The analysis of blood cell in microscopic images plays a vital role in disease recognition field by identifying the different cellular objects. In blood cell field, there are three important components in blood: White Blood Cells(WBC), Red Blood Cells(RBC), and Platelets [1] . The proportion and number of these blood cells are seriously affect the doctor's judgment of the illness [2, 3] . Finding an automated algorithm based on deep convolutional neural network to detect blood cells accurately and efficiently can improve the effectiveness of the medical system [4] .

Object detection which is the study of finding the coordinates of objects in an image and classifying objects is widely used in computer vision tasks, such as machine vision, pedestrian identification, abnormal detection and so on. Fast, accurate algorithms for object detection would allow computers to instead of part of manual checking instances and unlock the potential of humans for the better purpose.

Current object detectors are either based on two-stage or on one-stage mechanism [5] . In two-stage field, most networks are based on the R-CNN framework which generates a sparse set of candidate object locations in the first stage and classifies each candidate location as the foreground classes or background in the second stage [6, 7, 8, 9] . Through a sequence of advances, such two-stage models reach highest accuracy with slow operation. While one-stage detectors, such as YOLO(You Only Look Once) and SSD(Single Shot MultiBox Detector), reframe object detection as a single regression problem by learning the class probabilities and bounding box coordinates in a freeway [10, 11, 12, 13] . With the help of focal loss, RetinaNet [14] which belong to one-stage detectors outperforms the alternative high-accuracy to two-stage detectors. Cascading dilated convolutions is utilized in YOLOF(You Only Look One-level Feature) [15] to obtain the same effect on dense small sample detection by feature pyramid networks(FPN) [16] .

Inspired by [17] , in this research, we propose a new onestage detector that provide high accuracy besides high efficiency to solve the problem of the blood cell detection with low accuracy. In a nutshell, the contributions of this research are divided into the following items:

• Applying YOLOF to the blood cell detection field for the first time and using the EfficientNet CNN as the backbone to increase efficiency and flexibility. • Depthwise Separable Convolution module is applied to enhance the performance and minimize the parameters in the decoder. • Mish activation function is proved to be the relatively optimal method to increase the precision compared to other functions, such as Swish, ReLU, MetaAconC and so on. • Extensive experiments on BCCD dataset indicates the importance of each component. Moreover, we conduct comparisons with YOLOv3, Deformable DETR. We can achieve comparable results with a higher mAP.

Before the advance of one-stage detectors, region proposals are used to locate and classify objects in images instead of sliding windows in two-stage mechanism [18, 6] . As Faster R-CNN came up, region proposals can be automatic generated by Region Proposal Network(RPN) [8] . So far, object detection is unified into a pure neural network framework without any hand-designed parts to extract features and predict the object. These complex pipelines can help two-stage detectors to achieve high accuracy at the expense of speed.

In one-stage field, Multiple versions of YOLO series have been published to reframe object detection as a single regression problem [10, 11, 12] , they forward an image only once to predict where and what objects are present. Feature Pyramid Network(FPN) have beed used in YOLOv3 to realize object detection of different sizes. These methods are much faster than the two-stage detectors with comparable accuracy. With the help of focal loss that enable us to train a high accuracy by addressing the class imbalance problem [14] , one-stage detectors are able to achieve an excellent balance of precision and speed. While in [15] , YOLOF use dilated encoder to obtain the feature maps that has the comparable effect as FPN, bridging the performance gap between detectors with FPN and others without FPN in small object detection. In the following, detailed approaches that we utilized in blood cell detection have been described with extensive experiences.

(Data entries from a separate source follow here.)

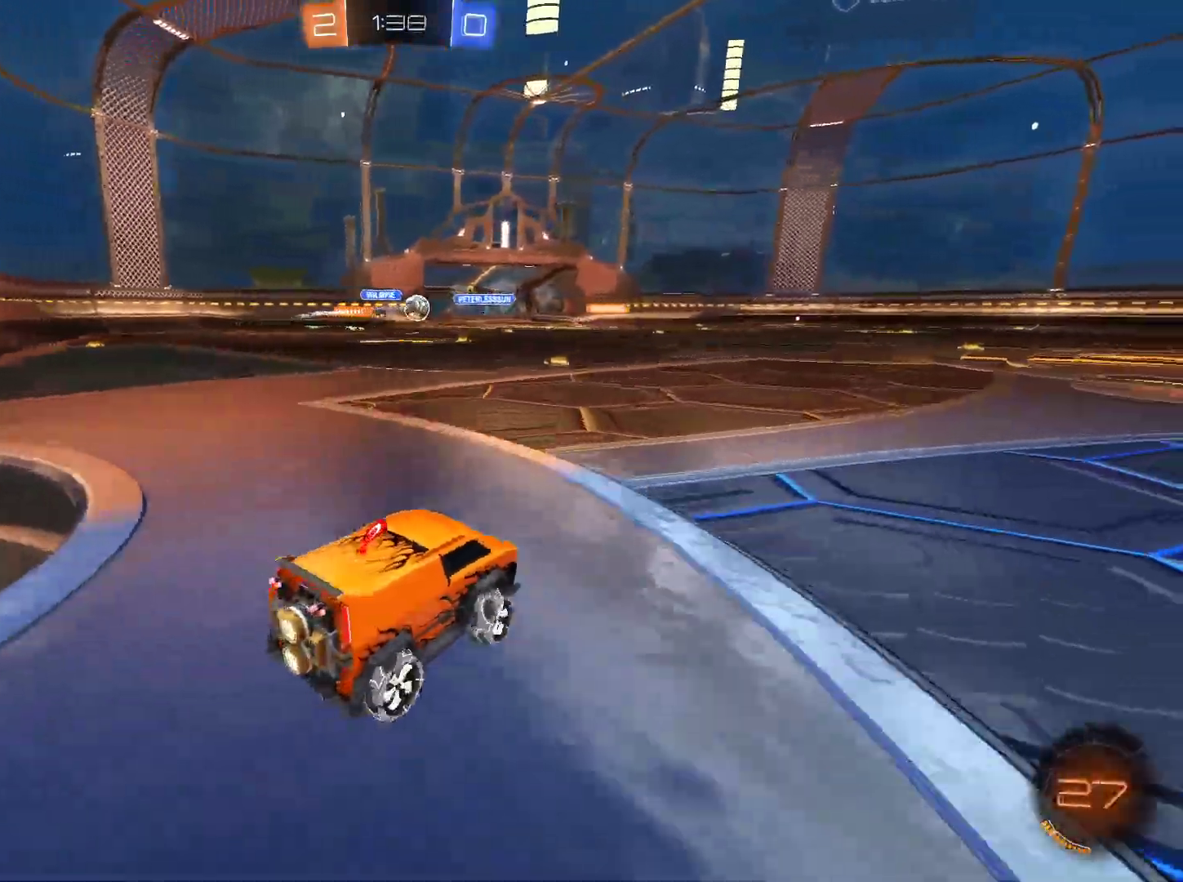
{"keys": ["d", "w"], "mouse": [], "events": [[117, "a", "up"], [167, "a", "down"], [301, "a", "up"], [401, "mouse_left", "down"], [401, "mouse_right", "down"], [467, "mouse_left", "up"], [484, "d", "down"], [484, "mouse_right", "up"]]}
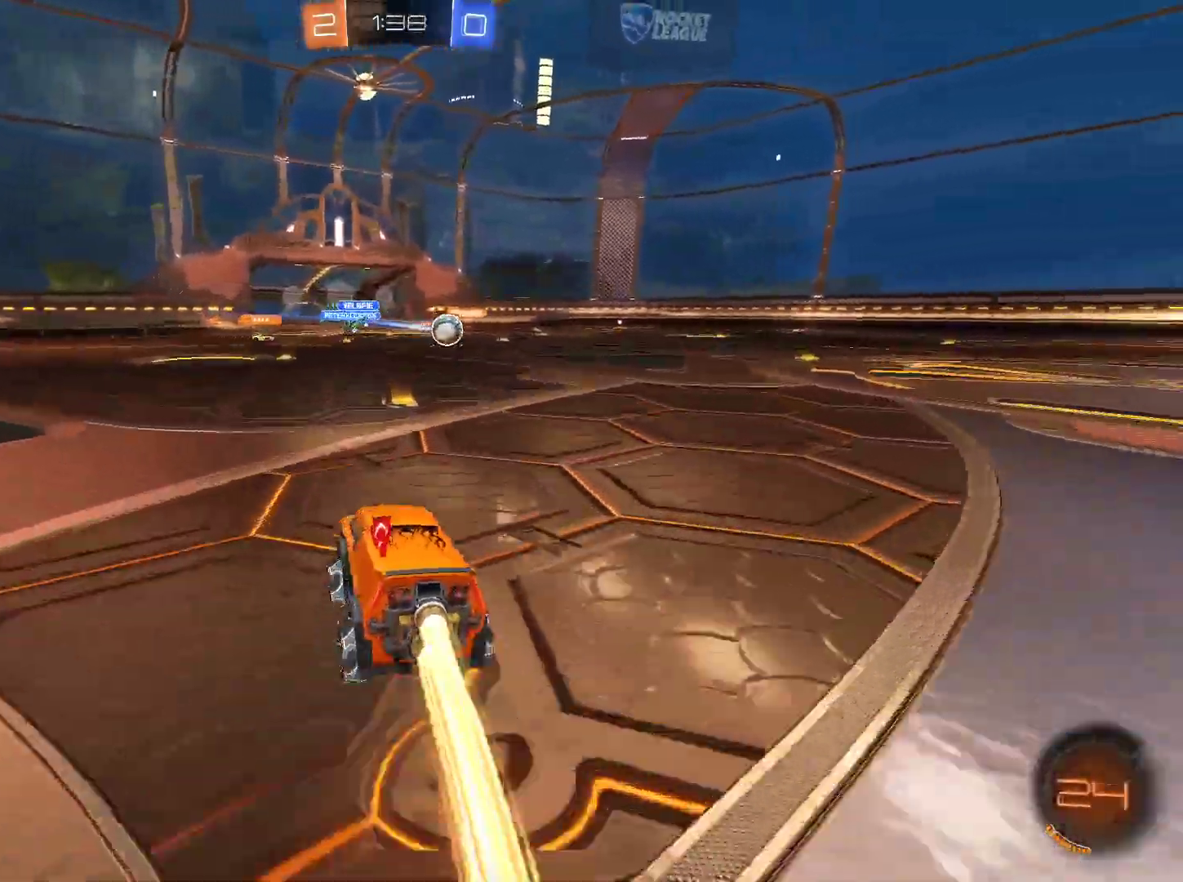
{"keys": ["d"], "mouse": [], "events": [[67, "mouse_right", "down"], [250, "mouse_right", "up"], [467, "w", "up"]]}
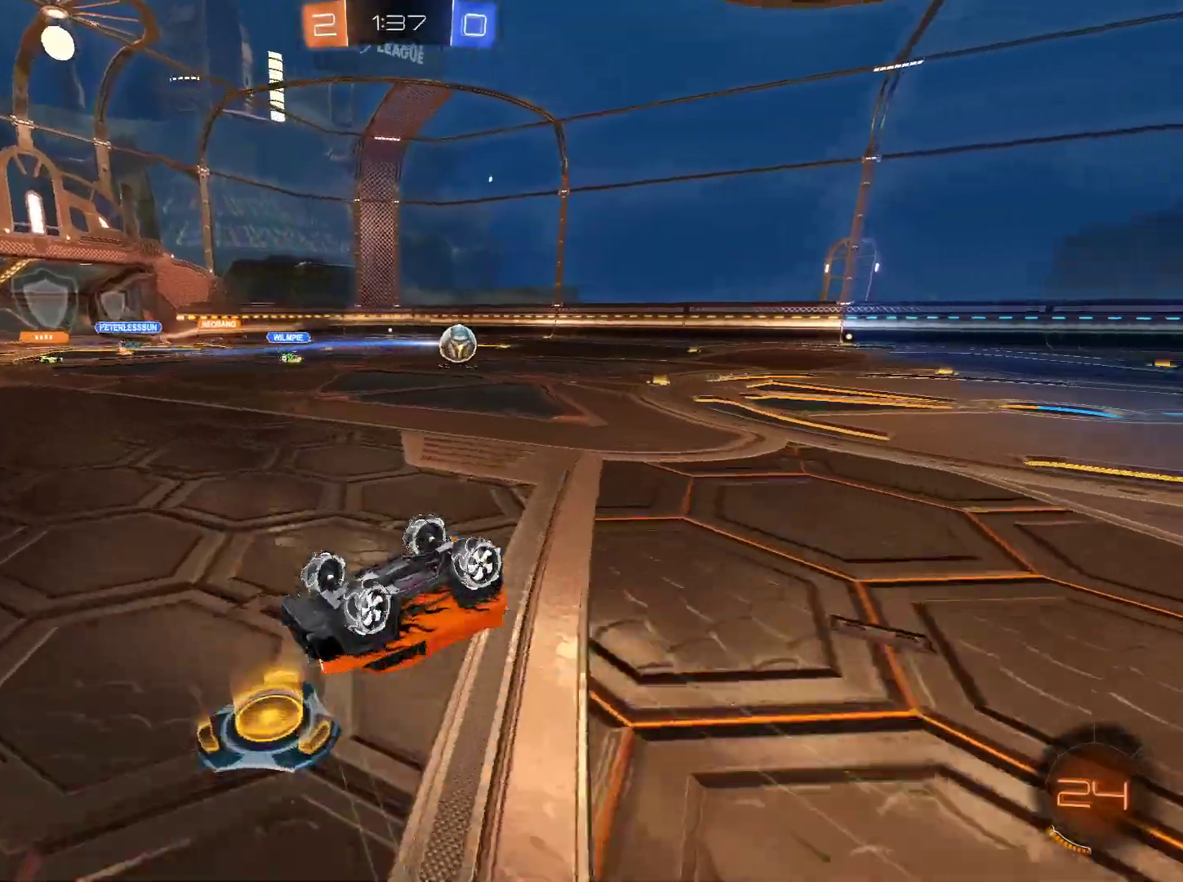
{"keys": [], "mouse": [], "events": [[50, "d", "up"], [201, "d", "down"], [334, "d", "up"]]}
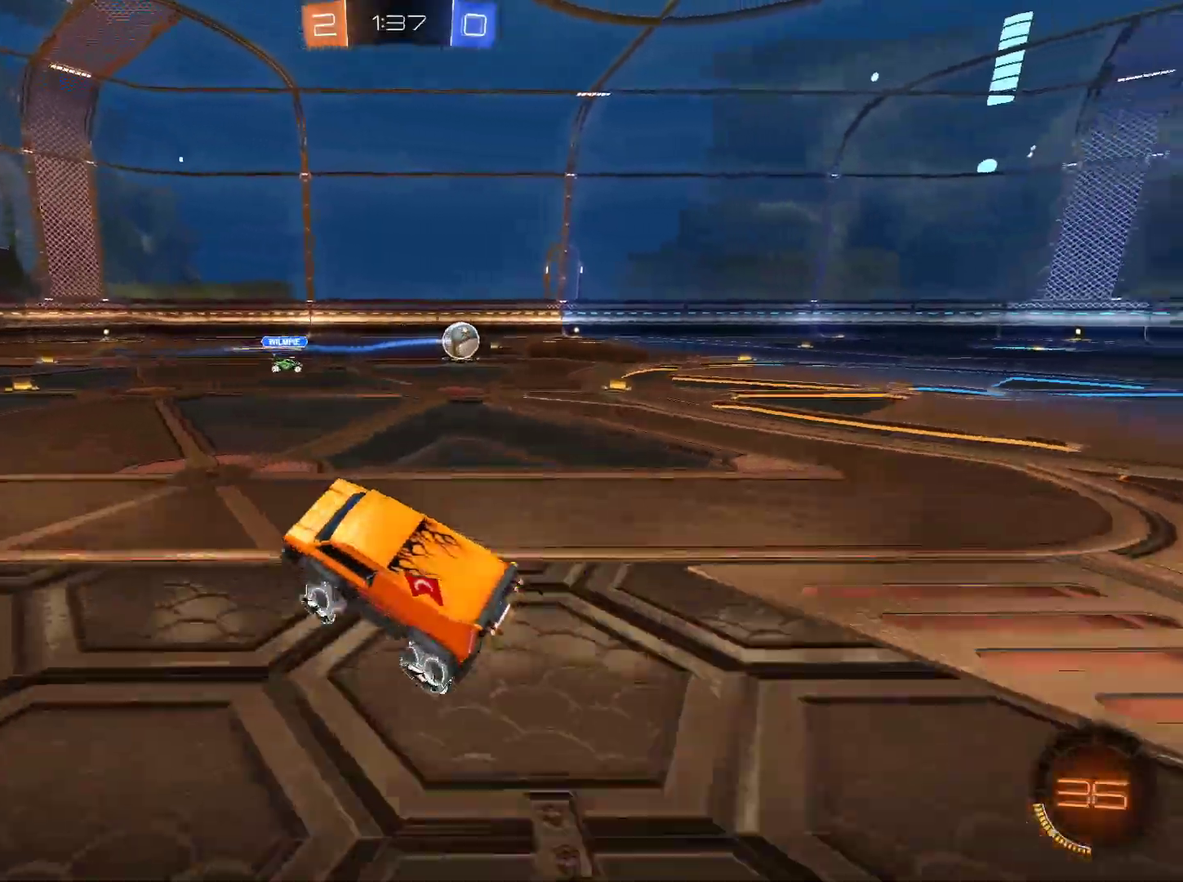
{"keys": ["a", "w"], "mouse": [], "events": [[117, "d", "down"], [117, "w", "down"], [300, "d", "up"], [484, "a", "down"]]}
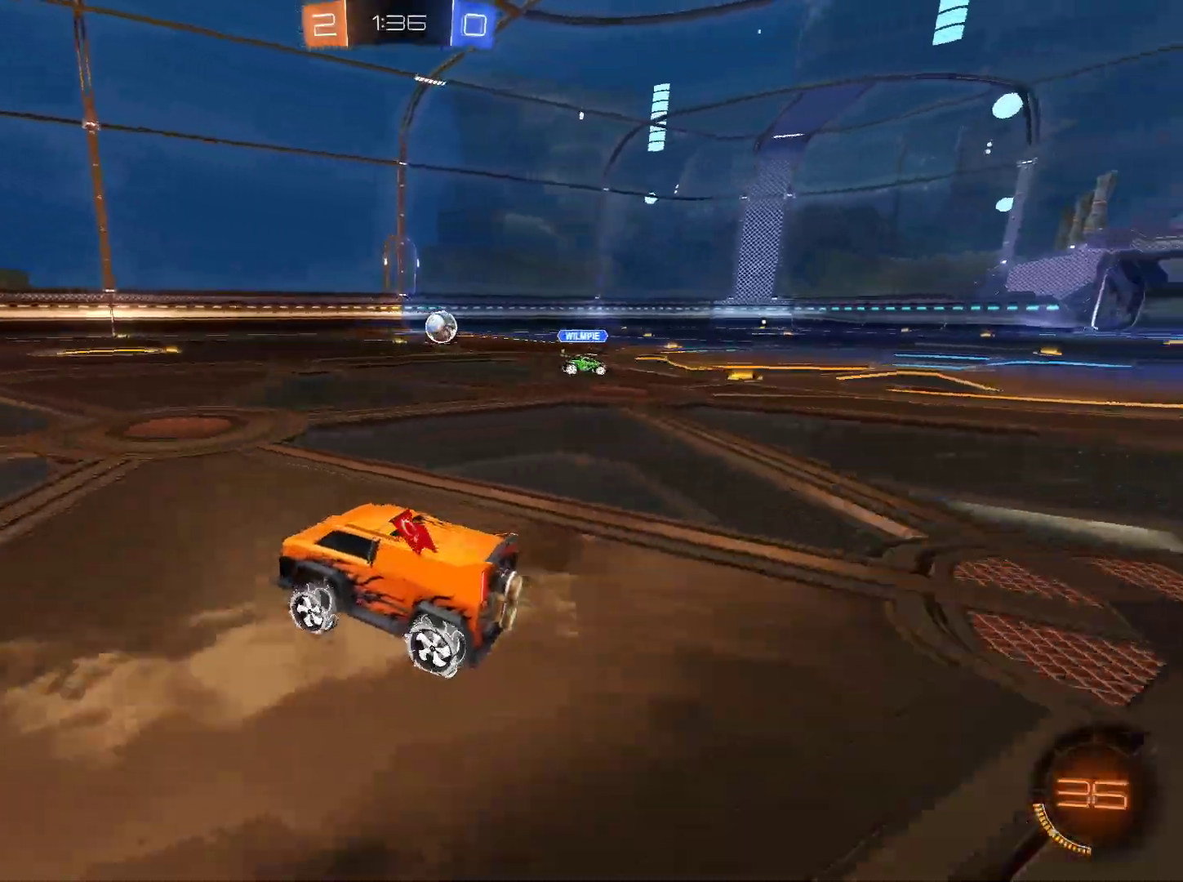
{"keys": ["a", "w"], "mouse": [], "events": [[84, "a", "up"], [217, "d", "down"], [367, "d", "up"], [417, "a", "down"]]}
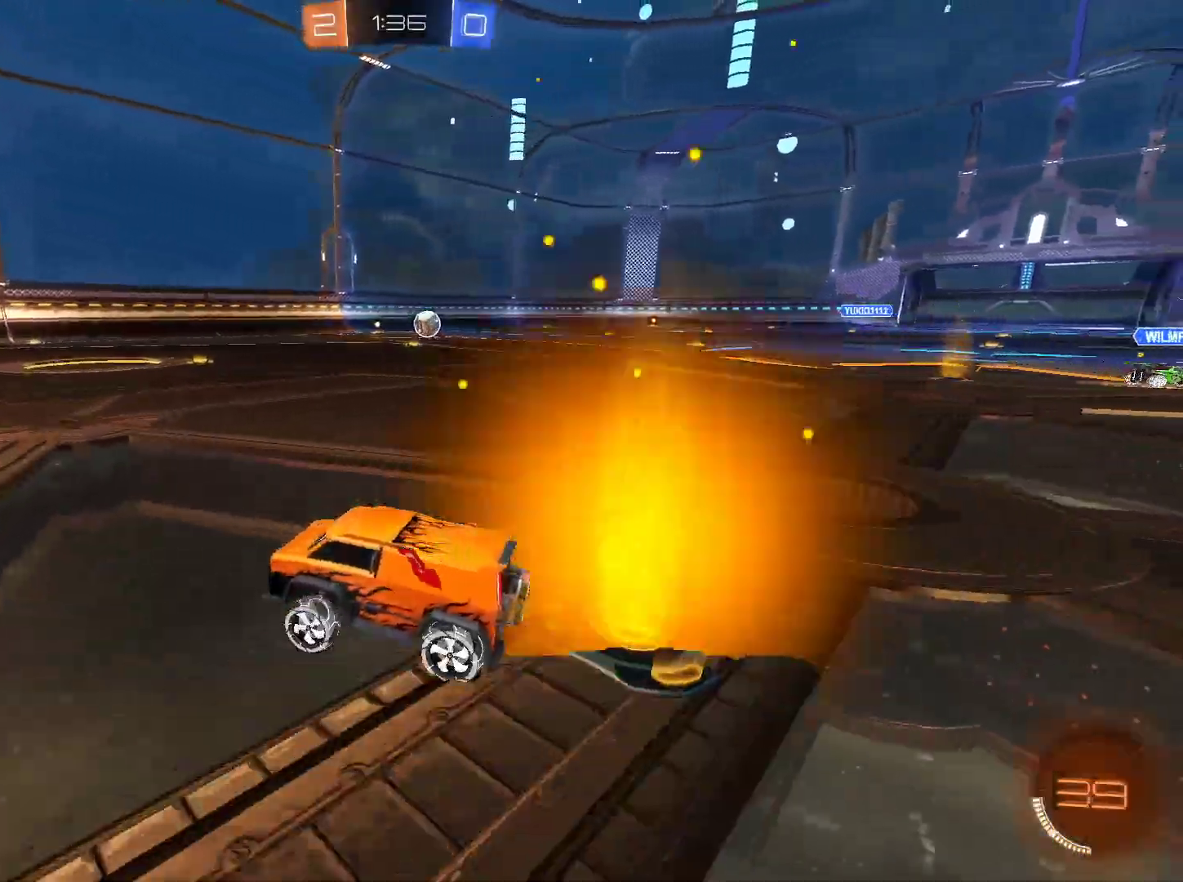
{"keys": ["a", "space", "w"], "mouse": [], "events": [[50, "a", "up"], [200, "d", "down"], [384, "d", "up"], [434, "a", "down"], [467, "space", "down"]]}
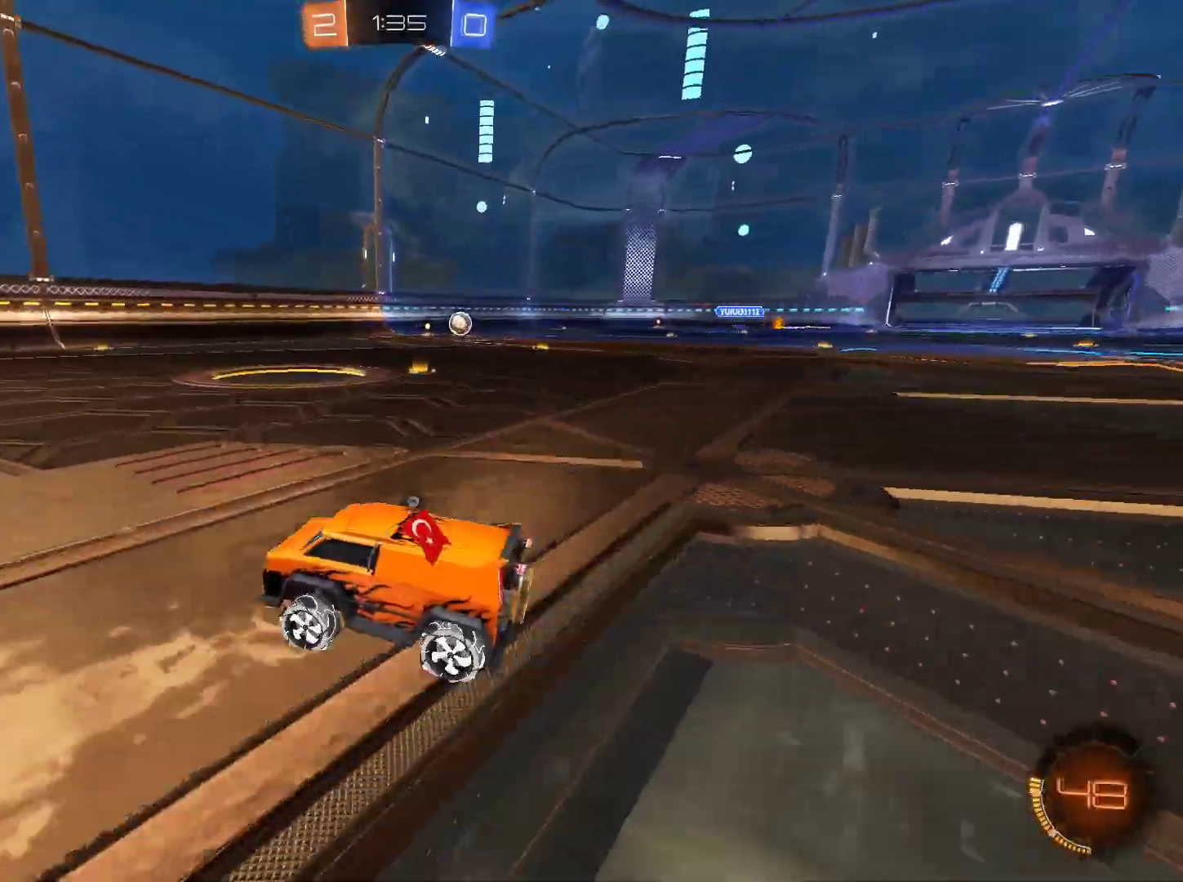
{"keys": ["a", "w"], "mouse": [], "events": [[67, "space", "up"], [167, "a", "up"], [251, "space", "down"], [351, "space", "up"], [401, "a", "down"]]}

In a blood cell image, the distribution of WBC and RBC are relatively unbalanced. The distribution of RBC is relatively dense with different sizes, while the distribution of WBC and platelet are relatively sparse. In [19] , YOLOv3 has been utilized to detect discrete RBC and WBC for the purpose of counting RBC and WBC in images. Image density estimation algorithm [20] has been used to the counting tasks of RBC. In [19] , the maximum mAP is achieved as 88.26% by the method of YOLOv3 with approximately 62 million parameters. While in [17] , FED detector update the mAP to 88.33% with approximately 14 million parameters. With the effect of Swish and DIoU, mAP is improved to 89.86% .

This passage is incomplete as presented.